During the early stages of the web, people surfed the web from their desktop computers and navigated it mainly through search engines. That changed in the 2000s with the rise of social media and mobile internet, giving rise to the online world as we know it today.
At the heart of this “web2” are online platforms such as Meta’s Facebook and Instagram or, more recently, messaging services such as Telegram.
Those platforms have helped dissidents in authoritarian regimes organize protests or give a voice to marginalized groups. But revelations like the 2018 Cambridge Analytica scandal have shown they are also being used to spread hatred, amplify disinformation and influence democratic elections.
Meanwhile, a small number of Big Tech companies such as Meta or Google’s parent company Alphabet have come to dominate their respective segments of the Internet economy.
More power for the users
To return power to individuals and communities, people like author Shermin Voshmgir have proposed rebuilding the web with decentralized public blockchains – databases that can be searched by anyone and shared on computers around the world.
Such a “web3” would be collectively managed by users rather than a few powerful gatekeepers, or so the idea – making it easier for creatives, for example, to monetize the work they publish online.
Now the multi-billion dollar question: will this plan succeed?
Not everyone is convinced: Jürgen Geuter, a Berlin-based internet theorist known online under the pseudonym “aunt,” doubts a decentralized architecture alone is enough to return power to users. He pointed to cryptocurrencies, an area where a few companies are already making millions today developing the software needed to access the underlying decentralized network.

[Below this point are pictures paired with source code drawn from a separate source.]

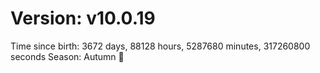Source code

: # Version: v10.0.19
Time since birth: 3672 days, 88128 hours, 5287680 minutes, 317260800 seconds
Season: Autumn 🍁
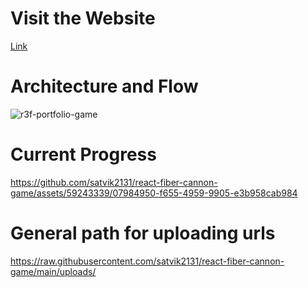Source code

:# Visit the Website
[Link](satvik2131.netlify.com)


# Architecture and Flow

![r3f-portfolio-game](https://github.com/satvik2131/react-fiber-cannon-game/assets/59243339/e306532b-f92f-4462-b703-d10e4dde9a40)

# Current Progress

https://github.com/satvik2131/react-fiber-cannon-game/assets/59243339/07984950-f655-4959-9905-e3b958cab984

# General path for uploading urls

https://raw.githubusercontent.com/satvik2131/react-fiber-cannon-game/main/uploads/
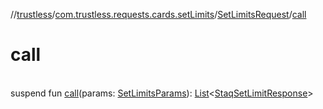 //[trustless](../../../index.md)/[com.trustless.requests.cards.setLimits](../index.md)/[SetLimitsRequest](index.md)/[call](call.md)

# call

\
suspend fun [call](call.md)(params: [SetLimitsParams](../-set-limits-params/index.md)): [List](https://kotlinlang.org/api/latest/jvm/stdlib/kotlin.collections/-list/index.html)&lt;[StaqSetLimitResponse](../../com.trustless.requests.cards/-staq-set-limit-response/index.md)&gt;
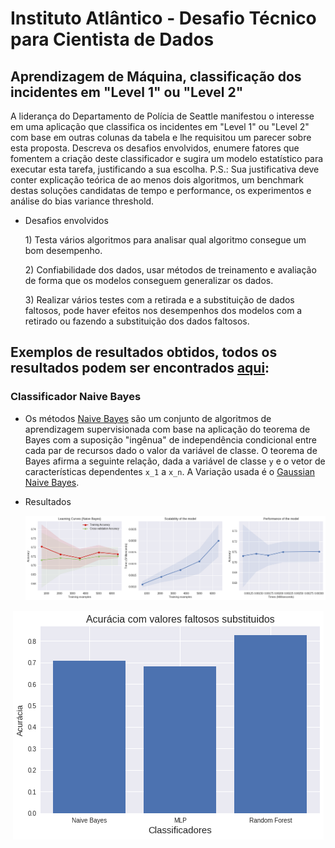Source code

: # Instituto Atlântico - Desafio Técnico para Cientista de Dados

## Aprendizagem de Máquina, classificação dos incidentes em "Level 1" ou "Level 2"
  A liderança do Departamento de Polícia de Seattle manifestou o interesse em uma aplicação que classifica os incidentes em "Level 1" ou "Level 2" com base em outras colunas da tabela e lhe requisitou um parecer sobre esta proposta. Descreva os desafios envolvidos, enumere fatores que fomentem a criação deste classificador e sugira um modelo estatístico para executar esta tarefa, justificando a sua escolha. P.S.: Sua justificativa deve conter explicação teórica de ao menos dois algoritmos, um benchmark destas soluções candidatas de tempo e performance, os experimentos e análise do bias variance threshold.
* Desafios envolvidos

  1\) Testa vários algoritmos para analisar qual algoritmo consegue um bom desempenho.
  
  2\) Confiabilidade dos dados, usar métodos de treinamento e avaliação de forma que os modelos conseguem generalizar os dados.
  
  3\) Realizar vários testes com a retirada e a substituição de dados faltosos, pode haver efeitos nos desempenhos dos modelos com a retirado ou fazendo a substituição dos dados faltosos.

## Exemplos de resultados obtidos, todos os resultados podem ser encontrados [aqui](https://github.com/brunoprp/Desafio-Tecnico-para-Cientista-de-Dados/blob/master/Aprendizagem_de_Maquina/classification.ipynb):
  ### Classificador Naive Bayes
  
   * Os métodos [Naive Bayes](https://scikit-learn.org/stable/modules/naive_bayes.html) são um conjunto de algoritmos de aprendizagem supervisionada com base na aplicação do teorema de Bayes com a suposição "ingênua" de independência condicional entre cada par de recursos dado o valor da variável de classe. O teorema de Bayes afirma a seguinte relação, dada a variável de classe `y` e o vetor de características dependentes `x_1` a `x_n`. A Variação usada é o [Gaussian Naive Bayes](https://scikit-learn.org/stable/modules/generated/sklearn.naive_bayes.GaussianNB.html#sklearn.naive_bayes.GaussianNB).
   
   * Resultados 
      <p align="center">
      <a href="https://github.com/brunoprp/Desafio-Tecnico-para-Cientista-de-Dados/blob/master/Aprendizagem_de_Maquina/imagens/resut_nava.png"><img src="https://github.com/brunoprp/Desafio-Tecnico-para-Cientista-de-Dados/blob/master/Aprendizagem_de_Maquina/imagens/resut_nava.png"></a></p>
    
   <p align="center">
      <a href="https://github.com/brunoprp/Desafio-Tecnico-para-Cientista-de-Dados/blob/master/Aprendizagem_de_Maquina/imagens/result_comp.png"><img src="https://github.com/brunoprp/Desafio-Tecnico-para-Cientista-de-Dados/blob/master/Aprendizagem_de_Maquina/imagens/result_comp.png"></a>
    </p>
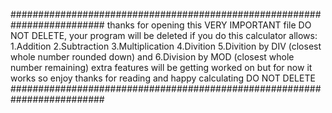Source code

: #########################################################################
thanks for opening this VERY IMPORTANT file
DO NOT DELETE, your program will be deleted if you do
this calculator allows:
1.Addition
2.Subtraction
3.Multiplication
4.Divition
5.Divition by DIV (closest whole number rounded down)
and 6.Division by MOD (closest whole number remaining)
extra features will be getting worked on but for now it works so enjoy
thanks for reading and happy calculating
DO NOT DELETE
#########################################################################
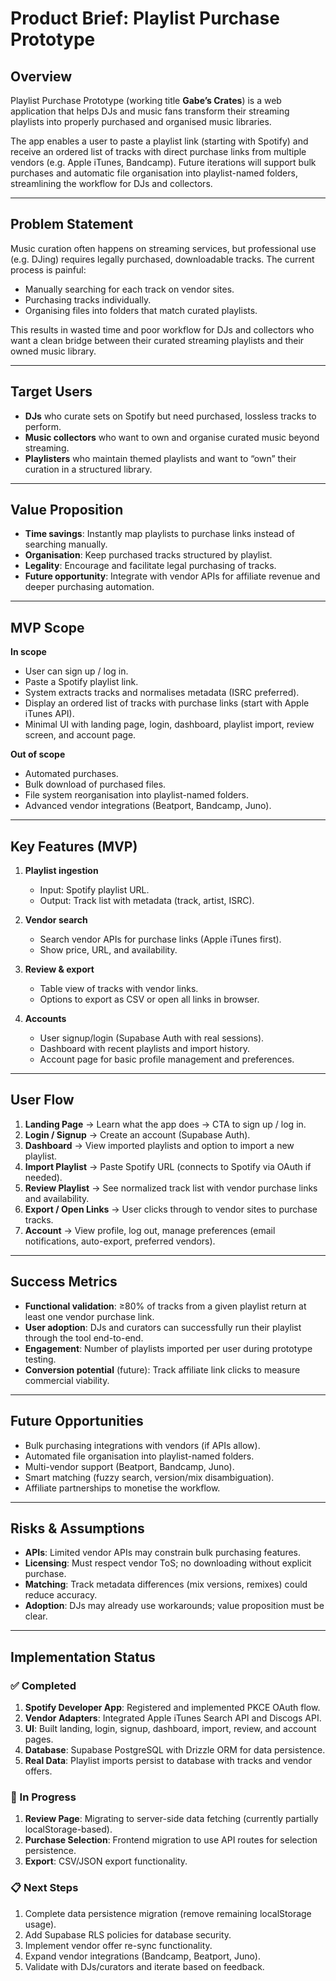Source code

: # Product Brief: Playlist Purchase Prototype

## Overview

Playlist Purchase Prototype (working title **Gabe’s Crates**) is a web application that helps DJs and music fans transform their streaming playlists into properly purchased and organised music libraries.

The app enables a user to paste a playlist link (starting with Spotify) and receive an ordered list of tracks with direct purchase links from multiple vendors (e.g. Apple iTunes, Bandcamp). Future iterations will support bulk purchases and automatic file organisation into playlist-named folders, streamlining the workflow for DJs and collectors.

---

## Problem Statement

Music curation often happens on streaming services, but professional use (e.g. DJing) requires legally purchased, downloadable tracks. The current process is painful:

- Manually searching for each track on vendor sites.
- Purchasing tracks individually.
- Organising files into folders that match curated playlists.

This results in wasted time and poor workflow for DJs and collectors who want a clean bridge between their curated streaming playlists and their owned music library.

---

## Target Users

- **DJs** who curate sets on Spotify but need purchased, lossless tracks to perform.
- **Music collectors** who want to own and organise curated music beyond streaming.
- **Playlisters** who maintain themed playlists and want to “own” their curation in a structured library.

---

## Value Proposition

- **Time savings**: Instantly map playlists to purchase links instead of searching manually.
- **Organisation**: Keep purchased tracks structured by playlist.
- **Legality**: Encourage and facilitate legal purchasing of tracks.
- **Future opportunity**: Integrate with vendor APIs for affiliate revenue and deeper purchasing automation.

---

## MVP Scope

**In scope**

- User can sign up / log in.
- Paste a Spotify playlist link.
- System extracts tracks and normalises metadata (ISRC preferred).
- Display an ordered list of tracks with purchase links (start with Apple iTunes API).
- Minimal UI with landing page, login, dashboard, playlist import, review screen, and account page.

**Out of scope**

- Automated purchases.
- Bulk download of purchased files.
- File system reorganisation into playlist-named folders.
- Advanced vendor integrations (Beatport, Bandcamp, Juno).

---

## Key Features (MVP)

1. **Playlist ingestion**

   - Input: Spotify playlist URL.
   - Output: Track list with metadata (track, artist, ISRC).

2. **Vendor search**

   - Search vendor APIs for purchase links (Apple iTunes first).
   - Show price, URL, and availability.

3. **Review & export**

   - Table view of tracks with vendor links.
   - Options to export as CSV or open all links in browser.

4. **Accounts**
   - User signup/login (Supabase Auth with real sessions).
   - Dashboard with recent playlists and import history.
   - Account page for basic profile management and preferences.

---

## User Flow

1. **Landing Page** → Learn what the app does → CTA to sign up / log in.
2. **Login / Signup** → Create an account (Supabase Auth).
3. **Dashboard** → View imported playlists and option to import a new playlist.
4. **Import Playlist** → Paste Spotify URL (connects to Spotify via OAuth if needed).
5. **Review Playlist** → See normalized track list with vendor purchase links and availability.
6. **Export / Open Links** → User clicks through to vendor sites to purchase tracks.
7. **Account** → View profile, log out, manage preferences (email notifications, auto-export, preferred vendors).

---

## Success Metrics

- **Functional validation**: ≥80% of tracks from a given playlist return at least one vendor purchase link.
- **User adoption**: DJs and curators can successfully run their playlist through the tool end-to-end.
- **Engagement**: Number of playlists imported per user during prototype testing.
- **Conversion potential** (future): Track affiliate link clicks to measure commercial viability.

---

## Future Opportunities

- Bulk purchasing integrations with vendors (if APIs allow).
- Automated file organisation into playlist-named folders.
- Multi-vendor support (Beatport, Bandcamp, Juno).
- Smart matching (fuzzy search, version/mix disambiguation).
- Affiliate partnerships to monetise the workflow.

---

## Risks & Assumptions

- **APIs**: Limited vendor APIs may constrain bulk purchasing features.
- **Licensing**: Must respect vendor ToS; no downloading without explicit purchase.
- **Matching**: Track metadata differences (mix versions, remixes) could reduce accuracy.
- **Adoption**: DJs may already use workarounds; value proposition must be clear.

---

## Implementation Status

### ✅ Completed
1. **Spotify Developer App**: Registered and implemented PKCE OAuth flow.
2. **Vendor Adapters**: Integrated Apple iTunes Search API and Discogs API.
3. **UI**: Built landing, login, signup, dashboard, import, review, and account pages.
4. **Database**: Supabase PostgreSQL with Drizzle ORM for data persistence.
5. **Real Data**: Playlist imports persist to database with tracks and vendor offers.

### 🚧 In Progress
1. **Review Page**: Migrating to server-side data fetching (currently partially localStorage-based).
2. **Purchase Selection**: Frontend migration to use API routes for selection persistence.
3. **Export**: CSV/JSON export functionality.

### 📋 Next Steps
1. Complete data persistence migration (remove remaining localStorage usage).
2. Add Supabase RLS policies for database security.
3. Implement vendor offer re-sync functionality.
4. Expand vendor integrations (Bandcamp, Beatport, Juno).
5. Validate with DJs/curators and iterate based on feedback.
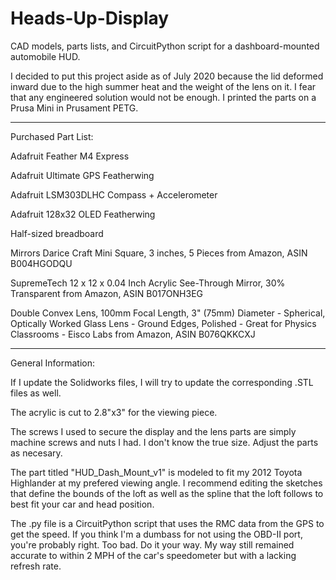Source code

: # Heads-Up-Display
CAD models, parts lists, and CircuitPython script for a dashboard-mounted automobile HUD.


I decided to put this project aside as of July 2020 because the lid deformed inward due to the high summer heat and the weight of the lens on it. I fear that any engineered solution would not be enough. I printed the parts on a Prusa Mini in Prusament PETG.

-----------------------------------------------------------------------------------------------------------------

Purchased Part List:

Adafruit Feather M4 Express

Adafruit Ultimate GPS Featherwing

Adafruit LSM303DLHC Compass + Accelerometer

Adafruit 128x32 OLED Featherwing

Half-sized breadboard

Mirrors Darice Craft Mini Square, 3 inches, 5 Pieces from Amazon, ASIN B004HGODQU

SupremeTech 12 x 12 x 0.04 Inch Acrylic See-Through Mirror, 30% Transparent from Amazon, ASIN B017ONH3EG

Double Convex Lens, 100mm Focal Length, 3" (75mm) Diameter - Spherical, Optically Worked Glass Lens - Ground Edges, Polished - Great for Physics Classrooms - Eisco Labs from Amazon, ASIN B076QKKCXJ

-----------------------------------------------------------------------------------------------------------------

General Information:

If I update the Solidworks files, I will try to update the corresponding .STL files as well.

The acrylic is cut to 2.8"x3" for the viewing piece.

The screws I used to secure the display and the lens parts are simply machine screws and nuts I had. I don't know the true size. Adjust the parts as necesary.

The part titled "HUD_Dash_Mount_v1" is modeled to fit my 2012 Toyota Highlander at my prefered viewing angle. I recommend editing the sketches that define the bounds of the loft as well as the spline that the loft follows to best fit your car and head position.

The .py file is a CircuitPython script that uses the RMC data from the GPS to get the speed. If you think I'm a dumbass for not using the OBD-II port, you're probably right. Too bad. Do it your way. My way still remained accurate to within 2 MPH of the car's speedometer but with a lacking refresh rate.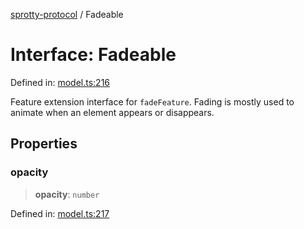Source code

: 
[sprotty-protocol](../globals) / Fadeable

# Interface: Fadeable

Defined in: [model.ts:216](https://github.com/eclipse-sprotty/sprotty/blob/f9b2433481cc27a1ac0c92d525a92039ae7f6c76/packages/sprotty-protocol/src/model.ts#L216)

Feature extension interface for `fadeFeature`. Fading is mostly used to animate when an element
appears or disappears.

## Properties

### opacity

> **opacity**: `number`

Defined in: [model.ts:217](https://github.com/eclipse-sprotty/sprotty/blob/f9b2433481cc27a1ac0c92d525a92039ae7f6c76/packages/sprotty-protocol/src/model.ts#L217)
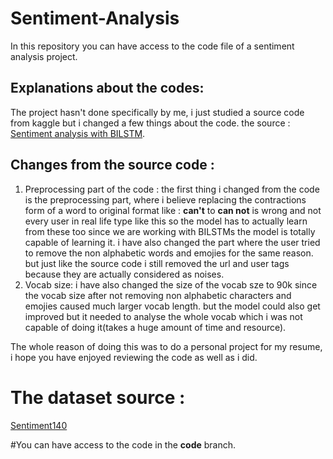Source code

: # Sentiment-Analysis
In this repository you can have access to the code file of a sentiment analysis project. 

## Explanations about the codes: 
The project hasn't done specifically by me, i just studied a source code from kaggle but i changed a few things about the code.
the source : [Sentiment analysis with BILSTM](https://www.kaggle.com/code/stoicstatic/twitter-sentiment-analysis-using-word2vec-bilstm/notebook).
## Changes from the source code : 
1. Preprocessing part of the code :
the first thing i changed from the code is the preprocessing part, where i believe replacing  the contractions form of a word to original format like : __can't__ to __can not__ is wrong and not every user in real life type like this so the model has to actually learn from these too since we are working with BILSTMs the model is totally capable of learning it. 
i have also changed the part where the user tried to remove the non alphabetic words and emojies for the same reason. 
but just like the source code i still removed the url and user tags because they are actually considered as noises. 
2. Vocab size: 
i have also changed the size of the vocab sze to 90k since the vocab size after not removing non alphabetic characters and emojies caused much larger vocab length. 
but the model could also get improved but it needed to analyse the whole vocab which i was not capable of doing it(takes a huge amount of time and resource). 


The whole reason of doing this was to do a personal project for my resume, i hope you have enjoyed reviewing the code as well as i did.

# The dataset source : 
[Sentiment140](https://www.kaggle.com/datasets/kazanova/sentiment140)    


#You can have access to the code in the __code__ branch.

“Technology is never neutral,” said Geuter.
Web3 vs. the Metaverse?
To prevent the metaverse from being controlled by just a few influential players, experts say users should be able to communicate with each other no matter where they are in the metaverse or how they use it. That would also be a change from today’s internet, where apps are usually “walled gardens” that don’t allow users to send messages or money between different apps, for example.
“There’s an understanding that things need to change from web2,” acknowledged Meta’s Constanze Osei. She pointed to a new initiative announced in June that sees her company, along with other tech giants and standards bodies, discuss interoperability standards. But some major players, like US tech giant Apple, are noticeably absent from the effort.
The metaverse could grow to an $8 trillion market by 2025, according to estimates by investment bank Goldman Sachs
At the same time, there’s a certain irony in the fact that the world’s biggest tech giants are saying they want to invest in building a new internet architecture that could ultimately curb their market power.
And some observers warn that once the companies try to capitalize on that investment, some ideals of a decentralized Web3 architecture could end up as collateral damage.
“The corporate version of the metaverse will be an evolution of capitalism,” said Argentine lawyer Micaela Mantegna.
In addition, she added, the immersive nature of the metaverse could exacerbate some of the problems plaguing the web today, from misinformation to online harassment. Some users have already reported being sexually harassed in early versions of the metaverse.
And Mantegna warned that as technology evolves, the devices used to access the metaverse could at some point begin to monitor sensitive information, such as users’ brain activity.
The metaverse could become “the biggest surveillance system ever,” warns lawyer Micaela Mantegna
To protect such data and prevent surveillance on an unprecedented scale, governments and regulators need to come up with rules for the age of the metaverse, she said.
Initial efforts are underway: Earlier this week, the European Union announced a global regulatory initiative for next year.
But Mantegna said governments had to hurry to avoid the mistakes of today’s internet — a web that, as she put it, “was designed with good intentions, but poor implementation.”
“We don’t want the metaverse to become the bad sequel of the internet,” she said.